Something strange is happening with dry bulk shipping stocks Tuesday. As of 11:45 a.m. EDT, shares of Star Bulk Carriers (SBLK 0.62%) are down 8.8% and Safe Bulkers (SB 1.08%) is off 10.6%, but penny stock and fellow dry bulk shipper Castor Maritime (CTRM 0.59%) is sailing in the opposite direction, up 8.7%.
So what's up with that?
The first two are easier to explain than the last. As you may have heard, the Baltic Exchange Dry Index (BDI), which tracks the rates that dry bulk shipping companies can charge for hauling dry bulk goods (e.g., coal, iron pellets, and grain) across the ocean, peaked at 3,266 on May 5 -- up 138% from the start of this year. Then the BDI dipped, but came close to regaining its earlier heights six days later, reaching 3,254 -- but it's been generally sinking ever since.
The BDI closed at 2,881 yesterday -- still up 110% from where it began the year, but well off its peak -- and that may be making some dry bulk shipping investors nervous. A higher BDI, after all, means dry bulk shipping companies can charge more for their shipping services, collect more revenue, and earn more profit after their fixed costs are covered. But if the BDI continues to sink, then all those positive dynamics will begin to roll back.
If the BDI falls enough, Star Bulk and Safe Bulkers could begin to lose money again, as they both did early last year.
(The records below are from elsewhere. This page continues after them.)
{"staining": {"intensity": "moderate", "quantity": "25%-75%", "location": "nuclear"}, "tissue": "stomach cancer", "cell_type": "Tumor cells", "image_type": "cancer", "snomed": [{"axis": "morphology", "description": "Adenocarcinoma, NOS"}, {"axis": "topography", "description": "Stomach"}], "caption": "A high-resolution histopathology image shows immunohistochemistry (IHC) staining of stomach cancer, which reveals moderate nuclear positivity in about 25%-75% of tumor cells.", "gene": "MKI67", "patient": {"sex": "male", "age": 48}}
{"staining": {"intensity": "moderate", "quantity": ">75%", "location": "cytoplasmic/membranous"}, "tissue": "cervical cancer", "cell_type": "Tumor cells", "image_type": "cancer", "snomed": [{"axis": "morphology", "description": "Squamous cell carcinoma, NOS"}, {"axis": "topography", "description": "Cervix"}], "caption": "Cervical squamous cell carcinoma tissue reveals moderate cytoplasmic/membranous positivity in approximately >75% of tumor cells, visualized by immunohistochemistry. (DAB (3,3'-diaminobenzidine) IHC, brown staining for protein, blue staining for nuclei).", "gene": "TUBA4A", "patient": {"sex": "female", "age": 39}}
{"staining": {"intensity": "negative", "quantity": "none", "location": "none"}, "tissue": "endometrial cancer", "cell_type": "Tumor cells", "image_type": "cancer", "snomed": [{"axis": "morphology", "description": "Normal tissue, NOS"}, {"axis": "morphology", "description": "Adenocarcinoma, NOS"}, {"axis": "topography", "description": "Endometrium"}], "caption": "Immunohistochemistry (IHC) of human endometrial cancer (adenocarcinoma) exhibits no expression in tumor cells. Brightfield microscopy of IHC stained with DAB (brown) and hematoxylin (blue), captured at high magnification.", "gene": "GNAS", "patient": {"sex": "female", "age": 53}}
That explains why Star Bulk and Safe Bulkers stocks are going down today -- but what about Castor Maritime? Why is that particular dry bulk shipping stock going up?
One reason could be that, as a penny stock and a "meme stock," too, Castor Maritime stock doesn't always follow the natural laws of stock market physics. Its stock price movements can be guided as much by the optimism of momentum investors as by any trends in macroeconomics. In that regard, Castor Maritime is on the cusp of effecting a 10-for-1 reverse stock split which could both lift its (apparent) stock price out of penny stock land to approach $4 a share, and save the stock from the threat of a delisting from the Nasdaq Stock Market.
Robinhood traders and WallStreetBetters may be betting on that event today, and hoping that an apparently more valuable Castor Maritime stock, and one safe from delisting, will gain new momentum and continue to rise, no matter what the BDI does. But if you ask me, that's a losing bet. If Castor Maritime couldn't earn a profit when times were good for dry bulk shippers, I shudder to think what will happen if times turn bad.